■ Instruction: In the listing that follows, how many lines contain the string "prescribed"? Provide only the number.

■ Material to process:
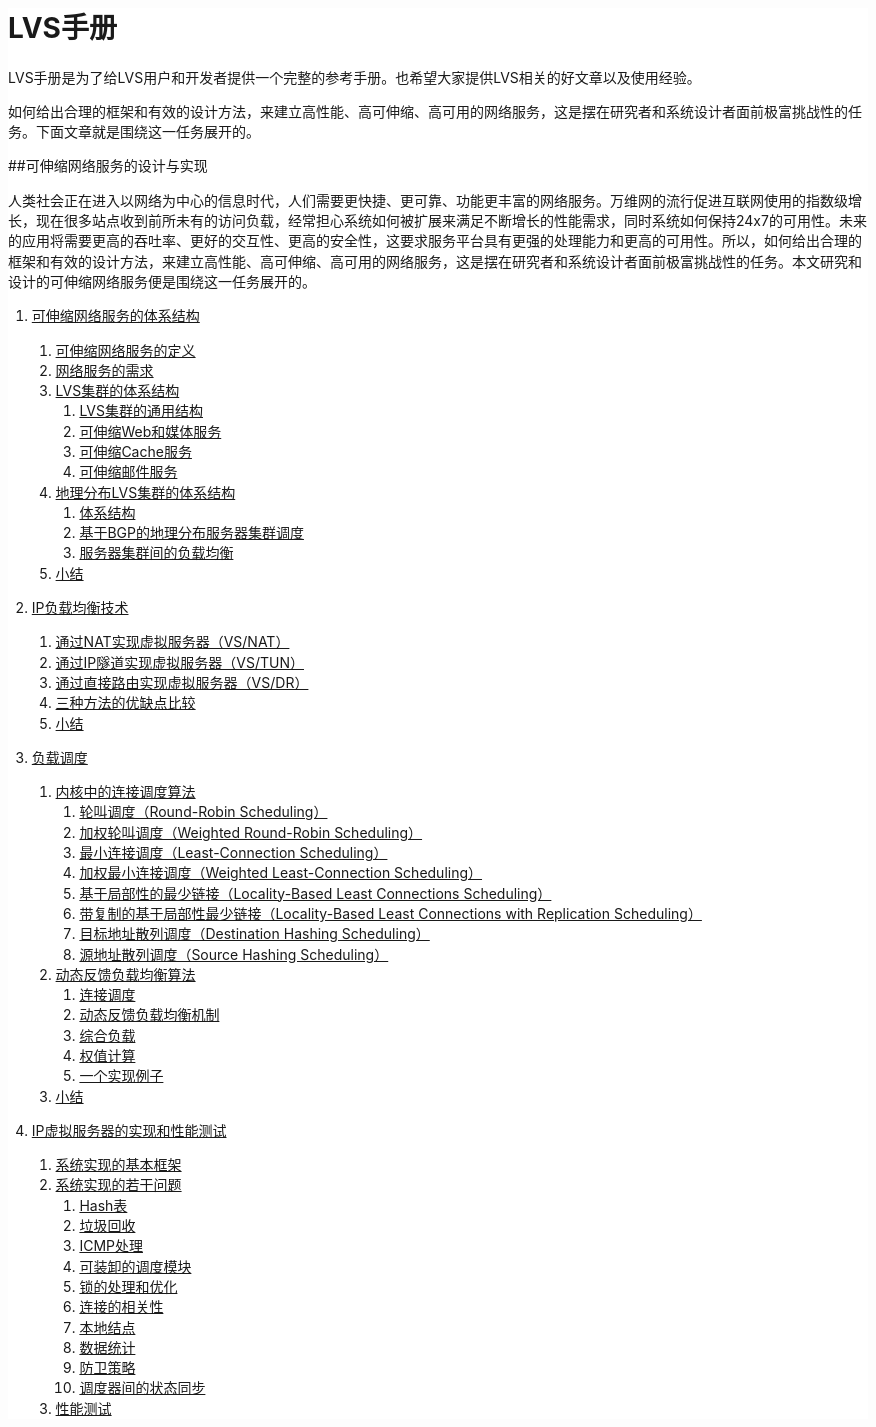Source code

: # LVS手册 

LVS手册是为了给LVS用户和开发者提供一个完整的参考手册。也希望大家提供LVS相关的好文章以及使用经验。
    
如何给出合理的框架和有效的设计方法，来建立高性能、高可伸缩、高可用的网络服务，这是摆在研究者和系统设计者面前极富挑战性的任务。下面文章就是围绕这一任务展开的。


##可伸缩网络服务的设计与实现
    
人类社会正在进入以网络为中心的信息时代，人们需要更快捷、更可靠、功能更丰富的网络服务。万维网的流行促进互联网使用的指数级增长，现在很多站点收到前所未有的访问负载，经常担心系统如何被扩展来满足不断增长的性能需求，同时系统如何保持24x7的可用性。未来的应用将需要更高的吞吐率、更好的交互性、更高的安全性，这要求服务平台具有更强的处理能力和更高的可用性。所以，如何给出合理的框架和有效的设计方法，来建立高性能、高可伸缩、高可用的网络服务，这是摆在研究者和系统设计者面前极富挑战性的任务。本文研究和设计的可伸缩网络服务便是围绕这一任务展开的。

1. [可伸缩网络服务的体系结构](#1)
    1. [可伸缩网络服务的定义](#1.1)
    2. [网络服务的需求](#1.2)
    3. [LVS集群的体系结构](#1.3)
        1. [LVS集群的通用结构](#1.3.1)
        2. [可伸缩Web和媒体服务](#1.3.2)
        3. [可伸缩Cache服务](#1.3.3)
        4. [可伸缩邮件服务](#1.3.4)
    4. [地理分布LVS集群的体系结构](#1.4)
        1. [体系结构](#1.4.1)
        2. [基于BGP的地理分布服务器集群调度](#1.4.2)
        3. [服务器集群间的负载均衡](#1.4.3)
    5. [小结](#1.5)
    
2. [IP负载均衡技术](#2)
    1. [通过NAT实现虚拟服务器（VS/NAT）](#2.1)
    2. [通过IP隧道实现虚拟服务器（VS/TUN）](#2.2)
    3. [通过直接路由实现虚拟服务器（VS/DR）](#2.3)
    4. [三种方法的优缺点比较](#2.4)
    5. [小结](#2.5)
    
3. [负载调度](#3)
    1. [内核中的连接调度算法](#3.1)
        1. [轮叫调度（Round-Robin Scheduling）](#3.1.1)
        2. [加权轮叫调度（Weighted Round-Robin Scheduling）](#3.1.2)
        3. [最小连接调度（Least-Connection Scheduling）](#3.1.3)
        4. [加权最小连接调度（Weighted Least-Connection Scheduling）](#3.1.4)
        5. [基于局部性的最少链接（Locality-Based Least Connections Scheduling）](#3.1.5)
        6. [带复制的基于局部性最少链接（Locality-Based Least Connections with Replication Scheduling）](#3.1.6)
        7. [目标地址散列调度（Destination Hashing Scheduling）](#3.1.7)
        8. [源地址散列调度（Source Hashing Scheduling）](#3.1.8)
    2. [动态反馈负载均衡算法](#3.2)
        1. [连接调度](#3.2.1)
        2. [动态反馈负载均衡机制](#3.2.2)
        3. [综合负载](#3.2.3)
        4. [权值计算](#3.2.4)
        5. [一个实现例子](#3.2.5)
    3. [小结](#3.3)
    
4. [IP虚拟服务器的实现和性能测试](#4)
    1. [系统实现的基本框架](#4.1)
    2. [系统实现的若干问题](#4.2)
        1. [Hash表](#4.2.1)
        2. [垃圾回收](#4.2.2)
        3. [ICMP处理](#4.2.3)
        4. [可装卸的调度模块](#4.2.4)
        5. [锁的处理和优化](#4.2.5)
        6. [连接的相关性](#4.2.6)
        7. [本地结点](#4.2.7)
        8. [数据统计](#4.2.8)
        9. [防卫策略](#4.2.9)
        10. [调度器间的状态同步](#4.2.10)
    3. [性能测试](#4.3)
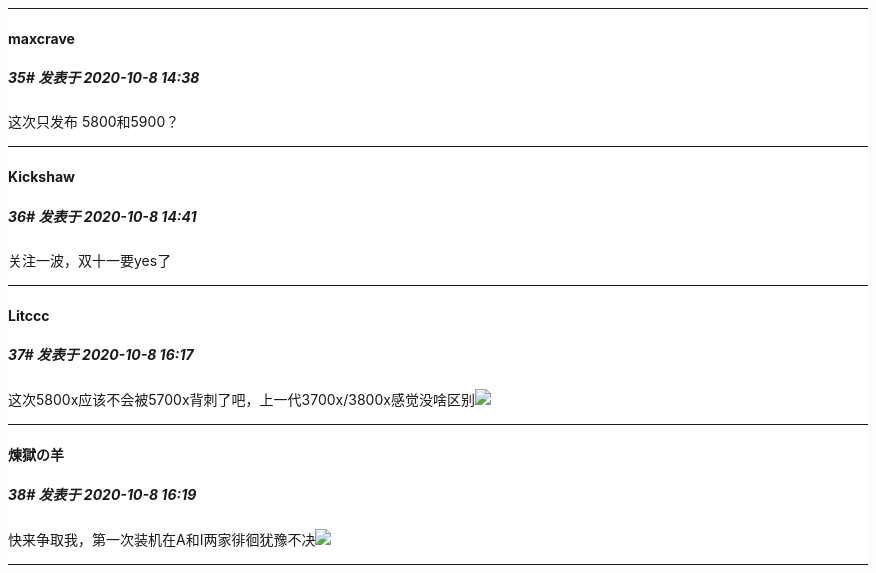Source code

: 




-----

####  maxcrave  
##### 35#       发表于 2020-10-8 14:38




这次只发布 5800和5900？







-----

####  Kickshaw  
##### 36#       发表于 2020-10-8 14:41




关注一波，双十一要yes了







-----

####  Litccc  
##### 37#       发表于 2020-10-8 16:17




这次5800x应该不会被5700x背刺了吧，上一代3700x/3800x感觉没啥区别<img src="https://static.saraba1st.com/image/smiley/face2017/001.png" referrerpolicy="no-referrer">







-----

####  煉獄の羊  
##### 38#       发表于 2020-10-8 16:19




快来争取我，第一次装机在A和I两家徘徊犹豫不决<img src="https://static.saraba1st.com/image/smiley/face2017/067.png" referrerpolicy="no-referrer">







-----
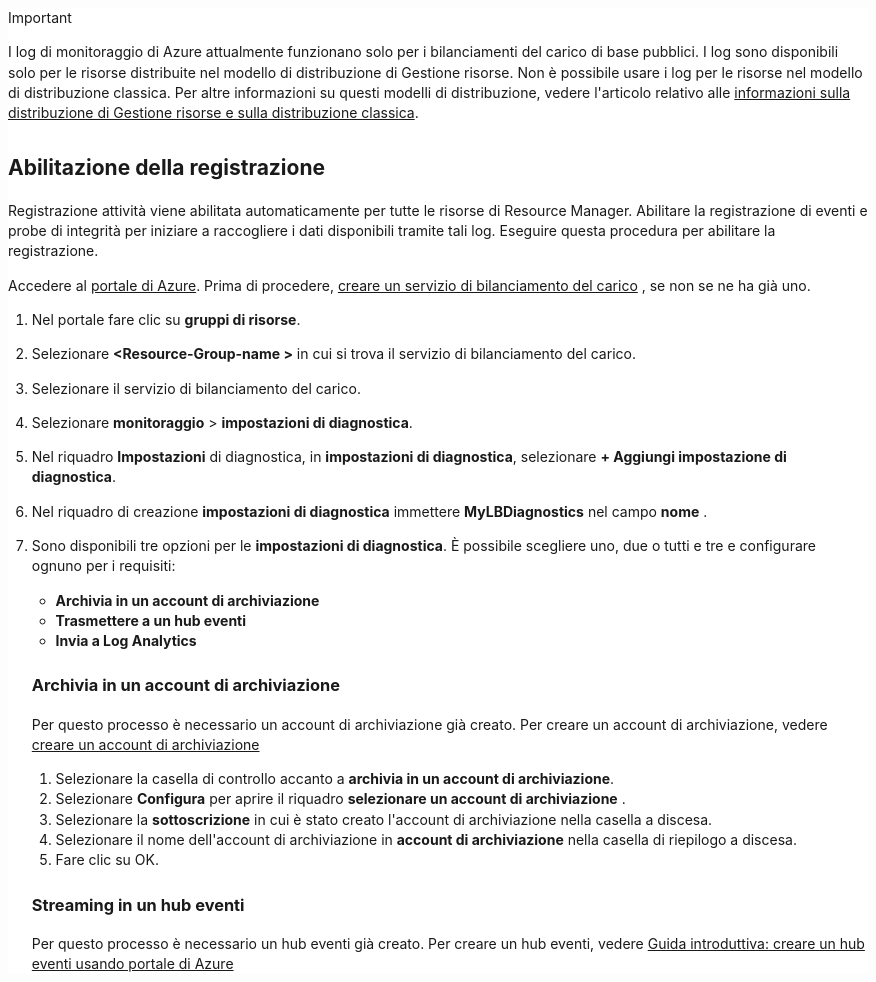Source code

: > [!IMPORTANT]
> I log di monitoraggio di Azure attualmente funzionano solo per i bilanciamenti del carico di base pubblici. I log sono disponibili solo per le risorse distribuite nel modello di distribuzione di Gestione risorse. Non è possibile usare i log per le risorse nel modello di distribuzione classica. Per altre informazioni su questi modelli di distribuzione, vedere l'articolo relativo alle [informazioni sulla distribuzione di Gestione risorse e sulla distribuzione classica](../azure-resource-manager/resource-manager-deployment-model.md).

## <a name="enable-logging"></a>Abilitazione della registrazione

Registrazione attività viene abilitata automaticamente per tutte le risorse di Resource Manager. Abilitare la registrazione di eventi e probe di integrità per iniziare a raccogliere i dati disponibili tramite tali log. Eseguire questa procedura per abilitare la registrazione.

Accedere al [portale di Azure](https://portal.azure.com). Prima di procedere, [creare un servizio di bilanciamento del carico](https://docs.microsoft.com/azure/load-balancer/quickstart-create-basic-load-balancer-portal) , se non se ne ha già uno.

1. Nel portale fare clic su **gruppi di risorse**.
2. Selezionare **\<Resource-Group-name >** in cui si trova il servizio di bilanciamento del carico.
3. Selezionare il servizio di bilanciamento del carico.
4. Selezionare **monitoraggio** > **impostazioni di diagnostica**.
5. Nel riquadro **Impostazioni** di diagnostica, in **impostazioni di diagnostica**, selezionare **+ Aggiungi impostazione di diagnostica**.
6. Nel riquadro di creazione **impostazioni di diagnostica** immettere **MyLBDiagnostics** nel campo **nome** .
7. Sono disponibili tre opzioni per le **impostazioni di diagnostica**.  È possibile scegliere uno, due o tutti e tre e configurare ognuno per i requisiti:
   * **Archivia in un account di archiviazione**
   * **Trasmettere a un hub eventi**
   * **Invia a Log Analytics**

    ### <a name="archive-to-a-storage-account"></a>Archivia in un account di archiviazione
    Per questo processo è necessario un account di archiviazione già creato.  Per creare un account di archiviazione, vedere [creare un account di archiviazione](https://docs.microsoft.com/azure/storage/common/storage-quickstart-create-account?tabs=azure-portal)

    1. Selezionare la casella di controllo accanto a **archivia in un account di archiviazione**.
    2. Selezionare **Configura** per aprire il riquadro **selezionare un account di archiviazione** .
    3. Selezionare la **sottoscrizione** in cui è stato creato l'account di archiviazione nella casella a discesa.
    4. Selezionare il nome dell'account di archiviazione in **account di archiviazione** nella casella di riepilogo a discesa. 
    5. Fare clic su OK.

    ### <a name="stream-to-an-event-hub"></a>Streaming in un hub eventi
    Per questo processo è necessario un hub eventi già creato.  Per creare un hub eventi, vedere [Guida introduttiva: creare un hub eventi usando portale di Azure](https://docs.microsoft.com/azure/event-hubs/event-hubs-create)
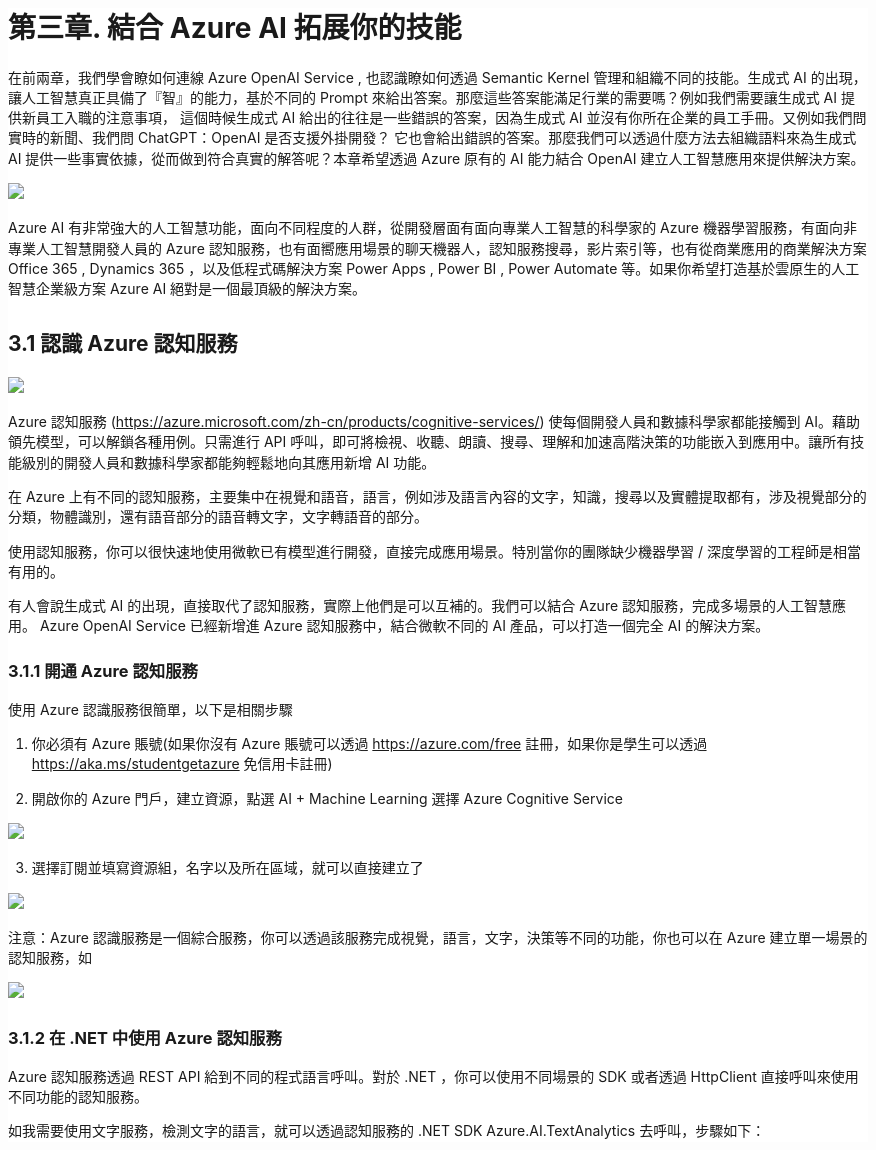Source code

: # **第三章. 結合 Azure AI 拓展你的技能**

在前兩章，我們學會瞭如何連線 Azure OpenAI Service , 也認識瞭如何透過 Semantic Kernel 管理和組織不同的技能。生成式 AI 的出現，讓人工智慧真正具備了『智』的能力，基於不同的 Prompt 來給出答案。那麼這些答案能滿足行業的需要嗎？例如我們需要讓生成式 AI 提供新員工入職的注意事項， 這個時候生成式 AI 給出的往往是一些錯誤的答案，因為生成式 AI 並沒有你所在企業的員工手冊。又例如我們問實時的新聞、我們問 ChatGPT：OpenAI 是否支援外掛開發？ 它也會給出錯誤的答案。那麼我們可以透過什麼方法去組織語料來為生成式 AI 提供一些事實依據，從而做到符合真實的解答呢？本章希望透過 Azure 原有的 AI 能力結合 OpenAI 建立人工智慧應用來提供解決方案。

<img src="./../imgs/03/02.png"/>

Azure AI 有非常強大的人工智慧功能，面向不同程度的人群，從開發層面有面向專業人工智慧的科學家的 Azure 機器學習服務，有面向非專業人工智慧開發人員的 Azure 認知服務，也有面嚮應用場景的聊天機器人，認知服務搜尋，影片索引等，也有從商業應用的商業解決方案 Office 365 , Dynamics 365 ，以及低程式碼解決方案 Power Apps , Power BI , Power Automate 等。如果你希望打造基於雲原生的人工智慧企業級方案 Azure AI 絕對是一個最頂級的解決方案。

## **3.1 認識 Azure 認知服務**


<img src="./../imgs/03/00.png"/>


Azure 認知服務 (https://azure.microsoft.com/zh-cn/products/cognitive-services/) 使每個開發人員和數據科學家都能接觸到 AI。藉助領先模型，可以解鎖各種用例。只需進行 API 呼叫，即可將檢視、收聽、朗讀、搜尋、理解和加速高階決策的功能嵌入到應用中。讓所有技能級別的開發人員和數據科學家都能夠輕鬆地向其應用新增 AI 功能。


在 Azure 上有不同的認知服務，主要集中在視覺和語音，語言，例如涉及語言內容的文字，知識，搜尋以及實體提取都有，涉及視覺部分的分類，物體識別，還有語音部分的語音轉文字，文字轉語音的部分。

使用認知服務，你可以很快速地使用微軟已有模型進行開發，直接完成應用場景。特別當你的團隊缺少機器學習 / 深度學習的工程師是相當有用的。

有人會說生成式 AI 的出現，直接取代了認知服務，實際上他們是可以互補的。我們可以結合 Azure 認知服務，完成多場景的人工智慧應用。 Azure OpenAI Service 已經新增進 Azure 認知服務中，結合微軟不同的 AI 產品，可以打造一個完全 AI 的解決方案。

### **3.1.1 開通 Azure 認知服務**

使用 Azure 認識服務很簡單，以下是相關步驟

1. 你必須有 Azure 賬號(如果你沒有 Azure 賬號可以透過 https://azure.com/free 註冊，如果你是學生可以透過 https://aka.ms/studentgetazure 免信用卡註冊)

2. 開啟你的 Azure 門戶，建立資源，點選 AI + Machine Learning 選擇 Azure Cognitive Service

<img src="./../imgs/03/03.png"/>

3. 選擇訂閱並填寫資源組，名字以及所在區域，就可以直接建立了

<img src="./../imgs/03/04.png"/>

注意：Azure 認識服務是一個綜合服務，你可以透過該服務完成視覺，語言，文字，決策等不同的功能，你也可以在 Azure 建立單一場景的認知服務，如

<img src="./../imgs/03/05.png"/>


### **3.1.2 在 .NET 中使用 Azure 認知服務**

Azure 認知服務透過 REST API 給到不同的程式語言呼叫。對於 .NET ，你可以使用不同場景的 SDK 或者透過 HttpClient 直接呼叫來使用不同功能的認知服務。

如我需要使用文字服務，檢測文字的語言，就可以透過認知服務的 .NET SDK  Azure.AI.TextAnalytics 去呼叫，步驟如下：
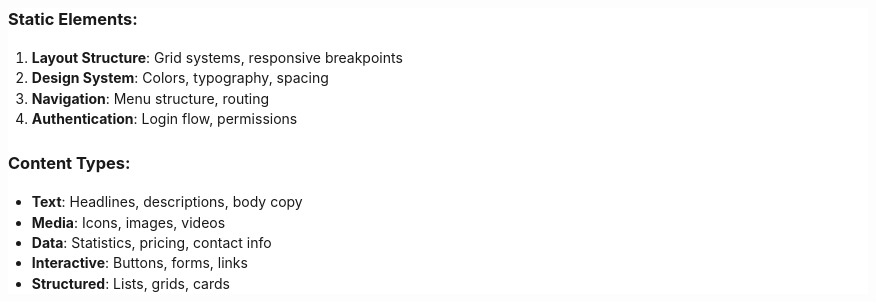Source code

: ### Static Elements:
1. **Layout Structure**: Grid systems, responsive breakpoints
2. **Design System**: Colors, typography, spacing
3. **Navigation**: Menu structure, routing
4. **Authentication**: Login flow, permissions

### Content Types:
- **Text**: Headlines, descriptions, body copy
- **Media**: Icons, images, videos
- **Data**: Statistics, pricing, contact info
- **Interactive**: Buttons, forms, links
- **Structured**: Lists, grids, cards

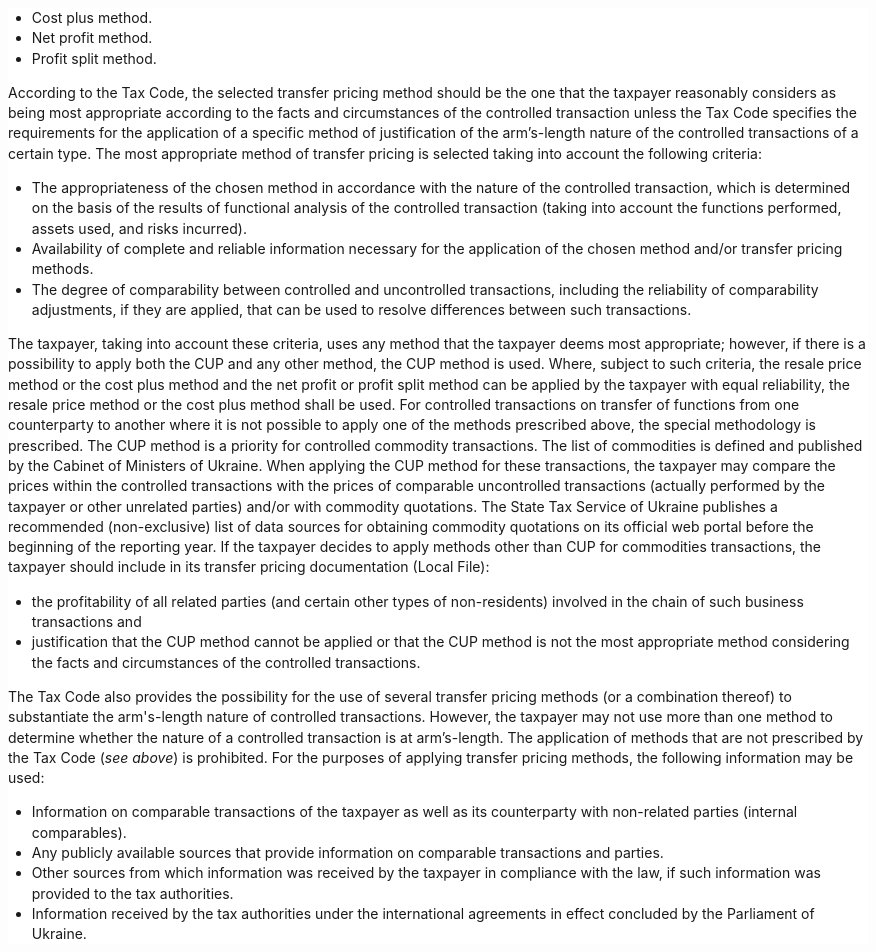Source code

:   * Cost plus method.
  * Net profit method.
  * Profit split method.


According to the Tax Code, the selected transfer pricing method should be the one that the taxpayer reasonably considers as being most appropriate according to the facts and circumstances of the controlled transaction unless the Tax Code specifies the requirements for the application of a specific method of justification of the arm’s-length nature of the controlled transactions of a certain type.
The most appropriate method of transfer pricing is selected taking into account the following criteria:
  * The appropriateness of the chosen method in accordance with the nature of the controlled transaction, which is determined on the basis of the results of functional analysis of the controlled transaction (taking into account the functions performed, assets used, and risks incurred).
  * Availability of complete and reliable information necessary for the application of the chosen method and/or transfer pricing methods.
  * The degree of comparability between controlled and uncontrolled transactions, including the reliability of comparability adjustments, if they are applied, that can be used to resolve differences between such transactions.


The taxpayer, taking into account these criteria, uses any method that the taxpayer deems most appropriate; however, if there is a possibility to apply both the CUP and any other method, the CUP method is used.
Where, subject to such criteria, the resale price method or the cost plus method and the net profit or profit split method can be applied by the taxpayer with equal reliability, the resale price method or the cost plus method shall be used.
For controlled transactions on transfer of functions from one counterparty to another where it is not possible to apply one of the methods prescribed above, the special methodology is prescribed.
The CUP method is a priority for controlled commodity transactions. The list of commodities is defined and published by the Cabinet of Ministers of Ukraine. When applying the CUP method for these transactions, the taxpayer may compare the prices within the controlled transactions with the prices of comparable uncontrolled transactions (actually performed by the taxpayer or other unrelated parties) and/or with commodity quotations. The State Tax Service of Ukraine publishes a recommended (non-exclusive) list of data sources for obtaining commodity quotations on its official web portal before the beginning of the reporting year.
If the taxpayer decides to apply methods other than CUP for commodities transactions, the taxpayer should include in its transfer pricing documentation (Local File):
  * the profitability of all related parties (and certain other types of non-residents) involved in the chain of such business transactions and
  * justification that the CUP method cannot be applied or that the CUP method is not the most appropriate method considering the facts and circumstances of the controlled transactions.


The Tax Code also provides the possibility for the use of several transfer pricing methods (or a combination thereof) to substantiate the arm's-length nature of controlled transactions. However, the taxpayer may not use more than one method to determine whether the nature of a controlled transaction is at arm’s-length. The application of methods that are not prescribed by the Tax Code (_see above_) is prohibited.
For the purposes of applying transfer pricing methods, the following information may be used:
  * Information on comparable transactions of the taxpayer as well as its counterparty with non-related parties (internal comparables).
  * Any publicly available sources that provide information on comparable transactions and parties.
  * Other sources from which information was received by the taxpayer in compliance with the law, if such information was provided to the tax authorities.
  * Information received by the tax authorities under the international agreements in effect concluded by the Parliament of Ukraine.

■ Exercise answer: 2